A:The public is encouraged to submit comments throughout the Committee’s deliberations. The public will be able to submit comments electronically at www.DietaryGuidelines.gov by clicking on the “submit comments” link. Public comments, once posted, will be viewable by the public by clicking on the “read comments” link. All comments are provided to the members of the DGAC. Information on submitting public comments will also be posted in Federal Register Notices.

Opportunity for public oral testimony will be provided at one DGAC meeting, as well as following submission of the DGAC Report. Details will be published in the Federal Register.

Q: Can the public submit research to be included in the Nutrition Evidence Library (NEL) systematic reviews?

A: Research published in a peer-reviewed journal by December 31, 2013 would be available to be considered by the 2015 DGAC in a NEL systematic review, although systematic reviews may continue in 2014. The public can inform the DGAC about relevant research by submitting a public comment at www.DietaryGuidelines.gov. However, to be included in a NEL systematic review, studies must meet predetermined inclusion criteria developed by the DGAC.

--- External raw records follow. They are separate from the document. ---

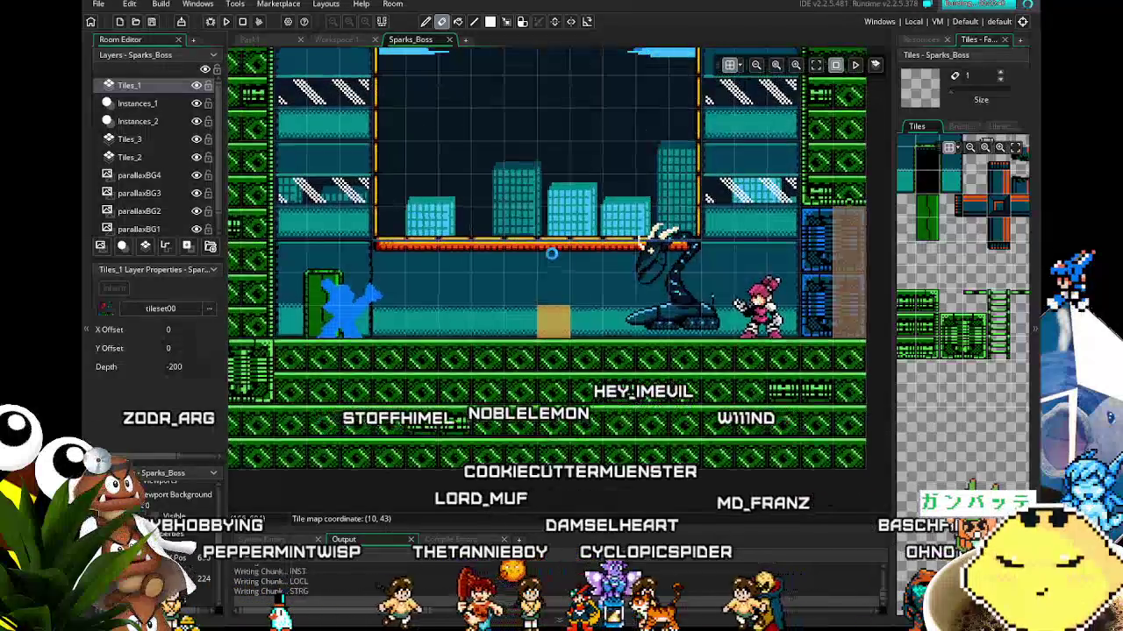
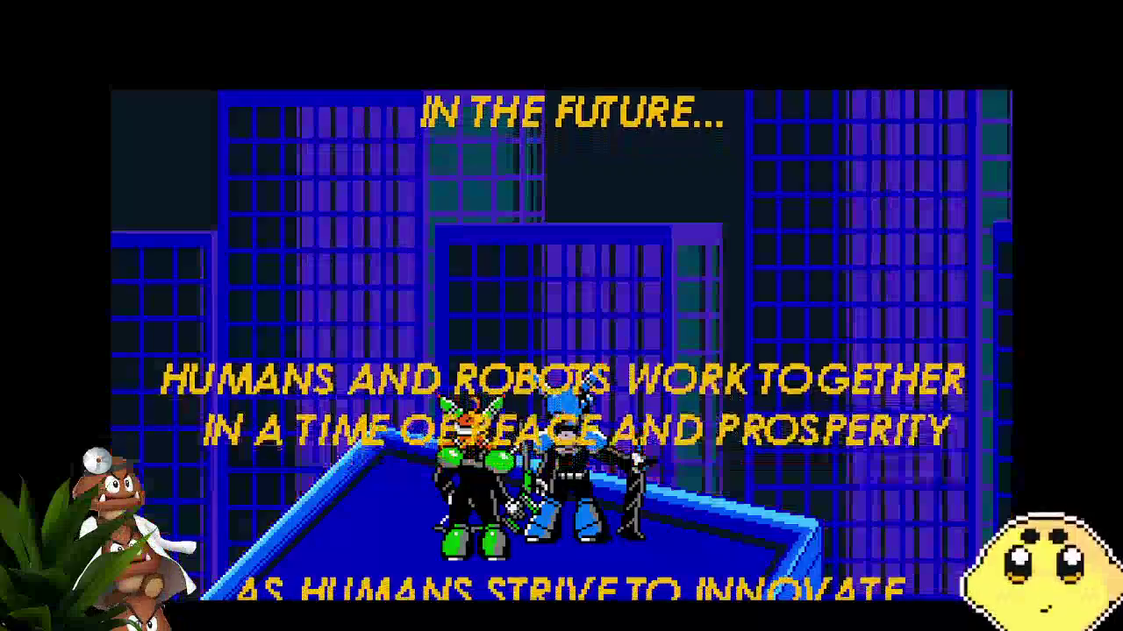
Skip the intro and title screens and start a SOLO game
{"action": "key", "text": "Return"}
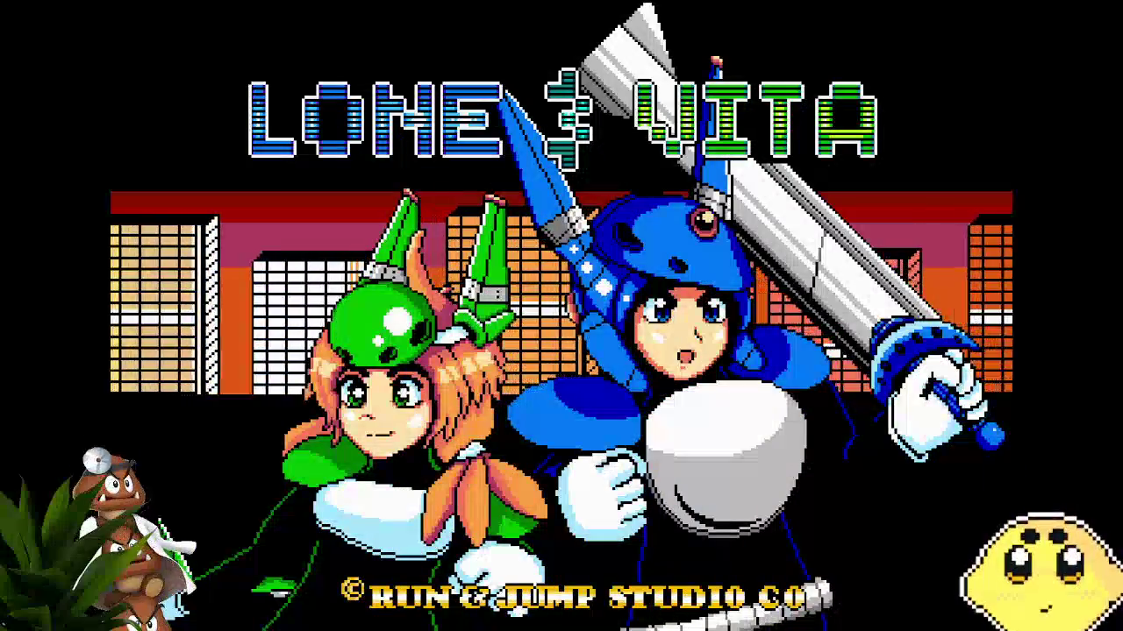
{"action": "key", "text": "Return"}
{"action": "key", "text": "Down"}
{"action": "key", "text": "Up"}
{"action": "key", "text": "Return"}
{"action": "key", "text": "Return"}
Open the pause Options, move to SFX volume, then resume play
{"action": "key", "text": "Down"}
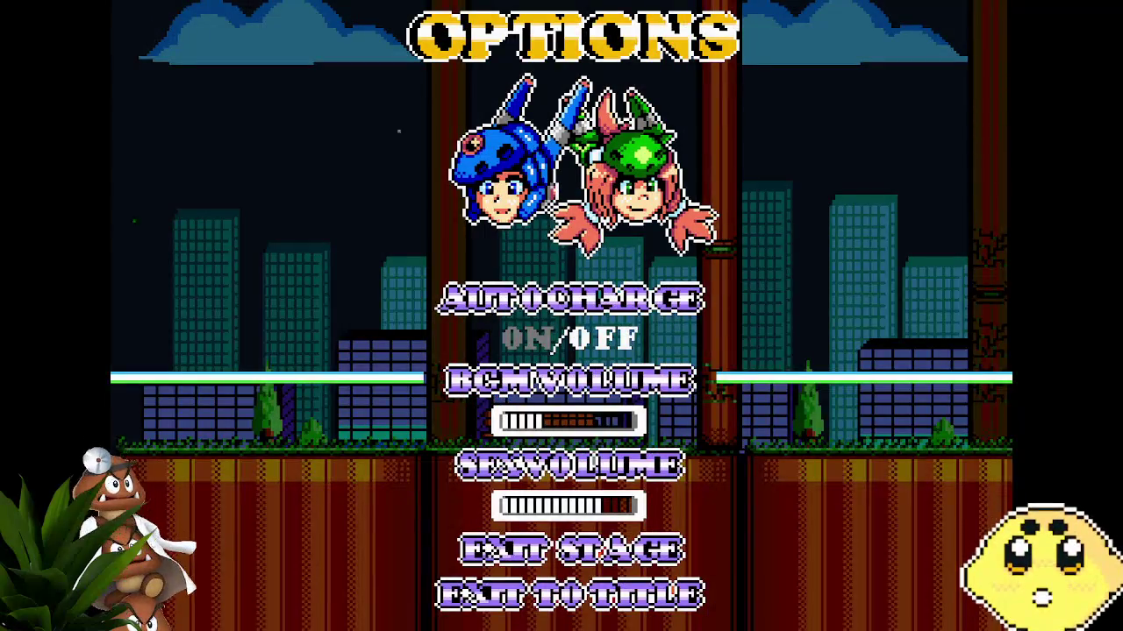
{"action": "key", "text": "Down"}
{"action": "key", "text": "Return"}
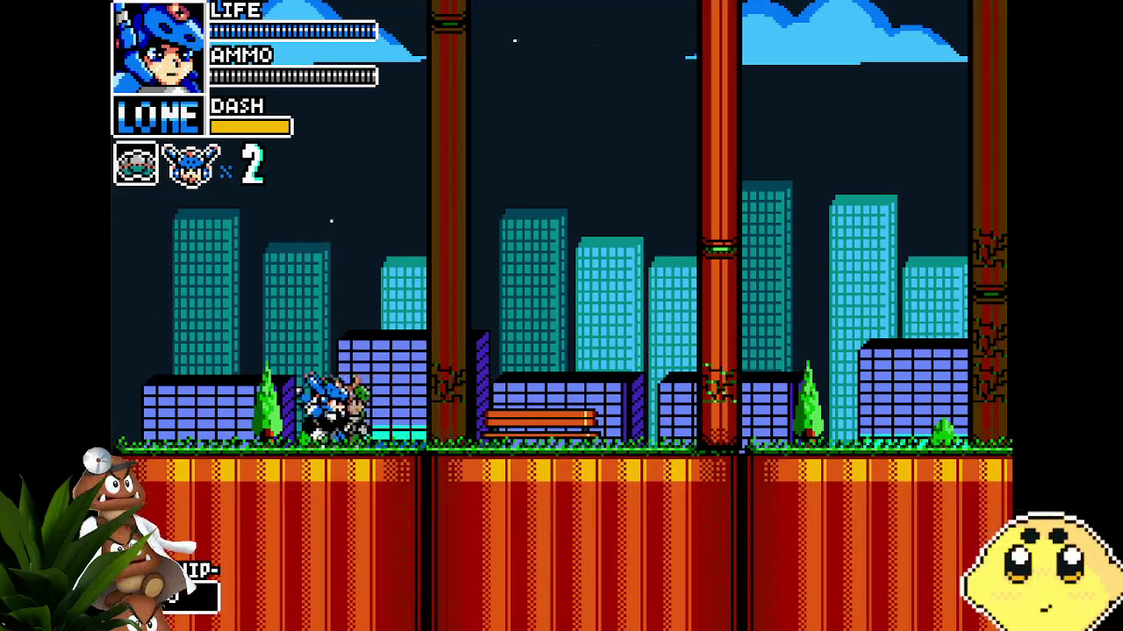
Run Lone right through the city stage and slash at the red enemy
{"action": "key", "text": "x"}
{"action": "key", "text": "z"}
{"action": "key", "text": "Right"}
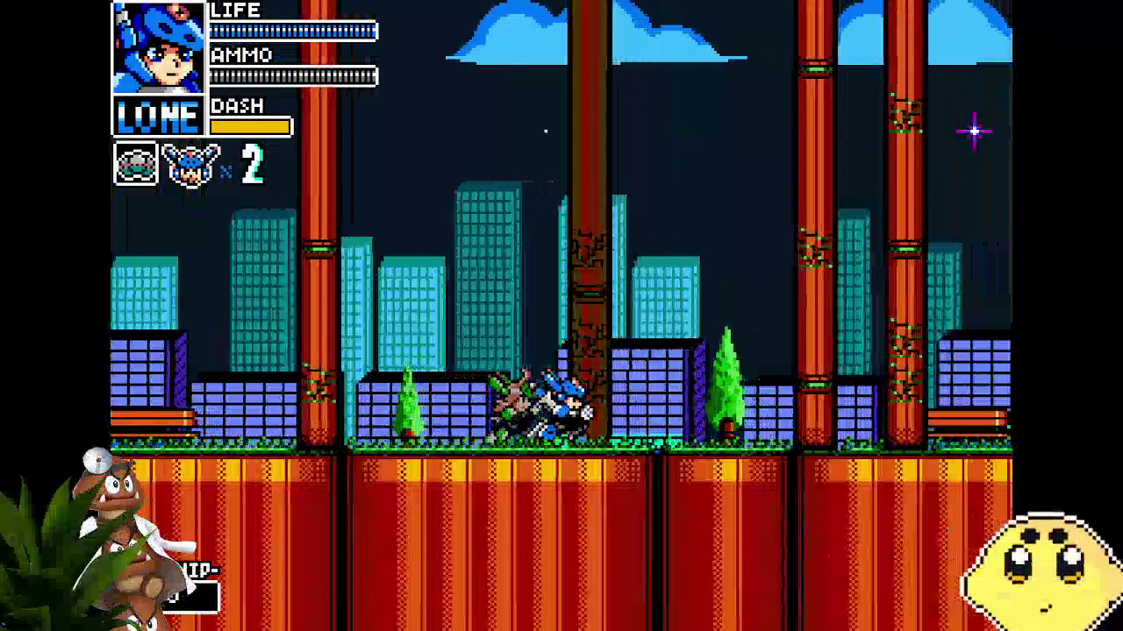
{"action": "key", "text": "Right"}
{"action": "key", "text": "z"}
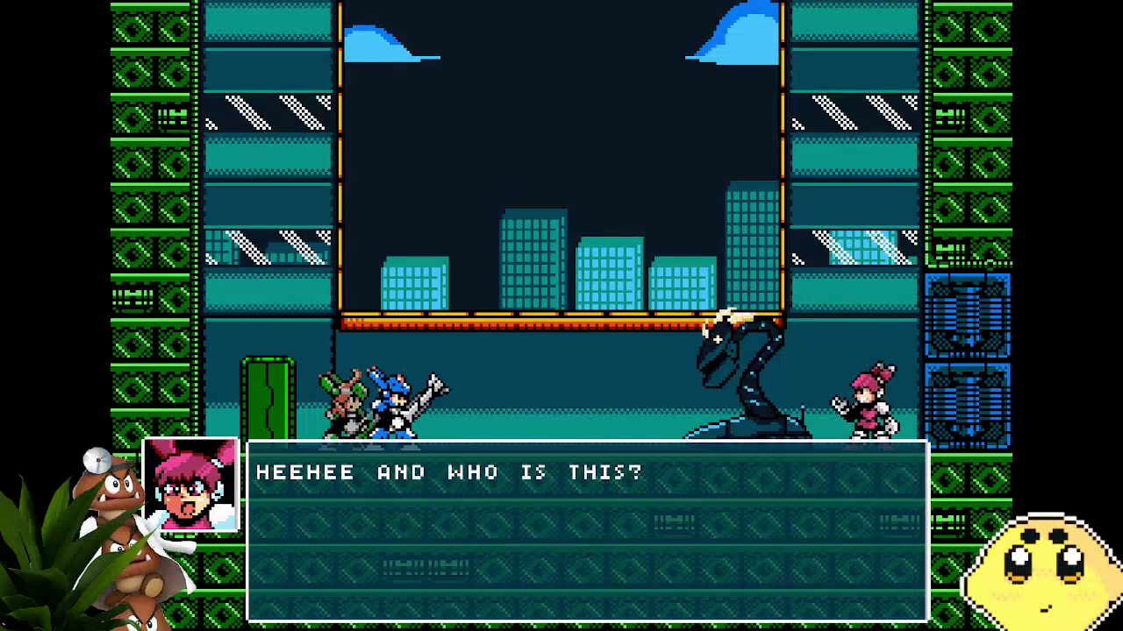
Advance through the Lone, Sparks, Armadra and Vita lines until the Armadra fight begins
{"action": "key", "text": "z"}
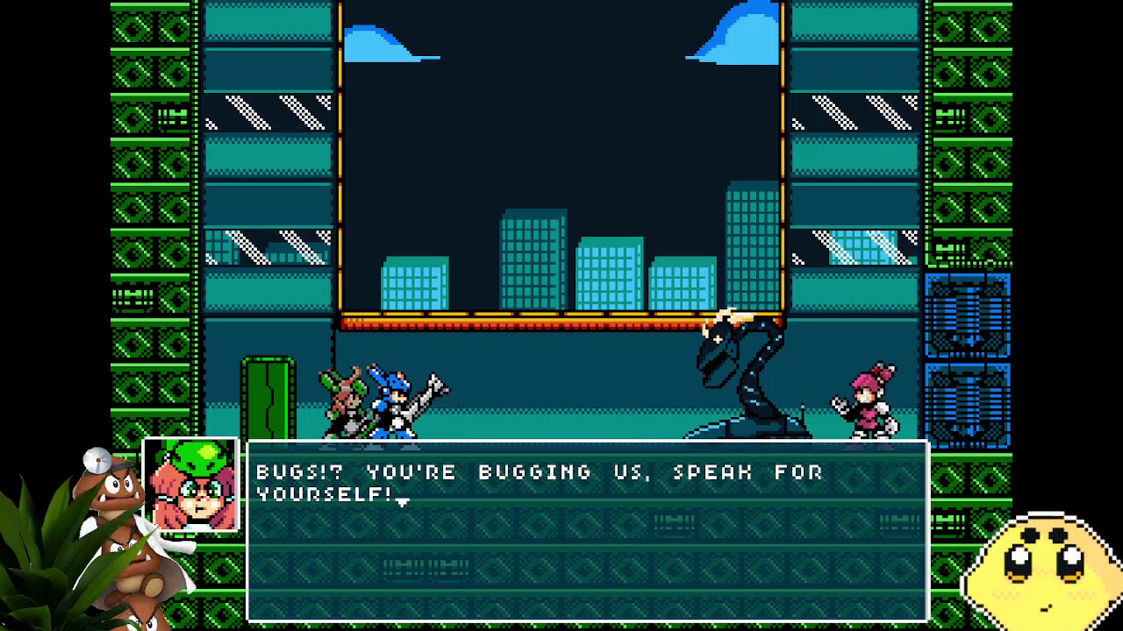
{"action": "key", "text": "z"}
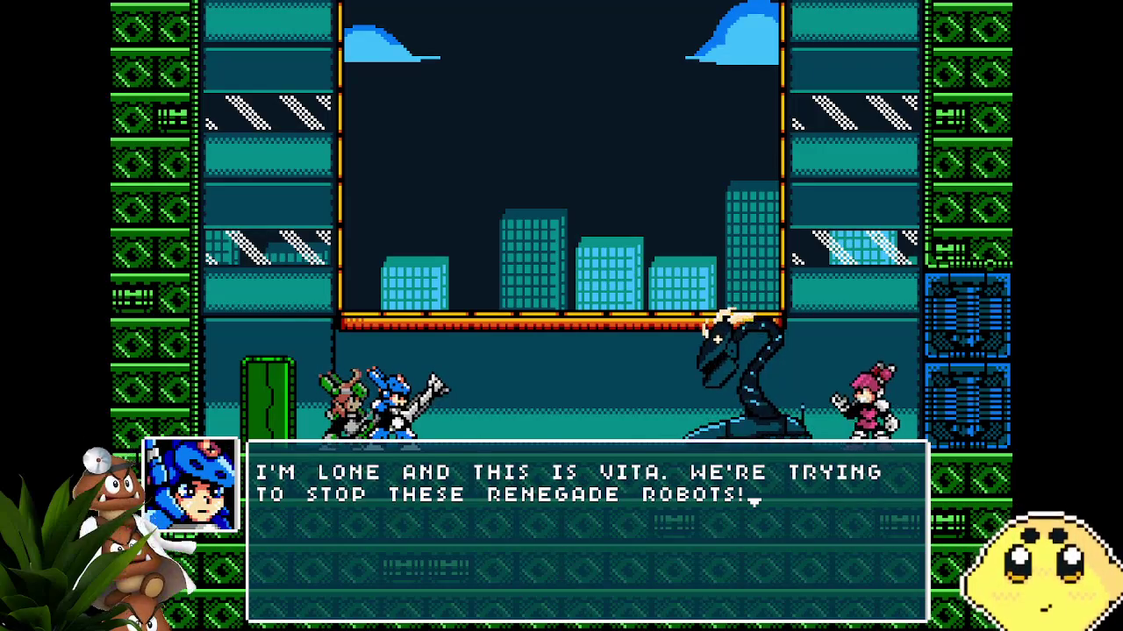
{"action": "key", "text": "z"}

Q: Why are meetings of the Dietary Guidelines Advisory Committee provided by webcast?

A:Webcasting provides accessibility and transparency to viewers nationally as well as internationally. During the 2010 DGAC process, meetings were transitioned from in-person only attendance to webcasts. Webcasts increased access to DGAC deliberations to a much larger audience, including attendees from 15 countries. Participants such as students and staff of local health departments, who normally would not be able to travel to the metropolitan Washington, D.C. area, were able to observe the webcasts. This eliminated travel time and cost to the public. Attendance for 2010 webcast meetings averaged more than 400 attendees or sites, almost double the participation for 2010 meetings with in-person only attendance. To continue to increase transparency and reach of the process to stakeholders, 2015 DGAC meetings will be webcast, and recordings of the webcasts will be available at www.DietaryGuidelines.gov.

Q: How do the Dietary Guidelines Advisory Committee Report and the Dietary Guidelines for Americans relate to each other?

A:The Dietary Guidelines Advisory Committee Report is a scientific report that presents the recommendations of the independent 2015 Dietary Guidelines Advisory Committee to the Secretaries of HHS and USDA for use in updating the official Dietary Guidelines for Americans. The DGAC Report is written for the Federal government as the basis for developing the Dietary Guidelines for Americans. Comments from Federal Agencies and the public are considered in the development of the DGA. The DGA is intended for policymakers, nutrition educators, and health professionals in developing nutrition policy, nutrition education messages, and consumer materials for the general public and for specific audiences, such as children, pregnant women, and older Americans.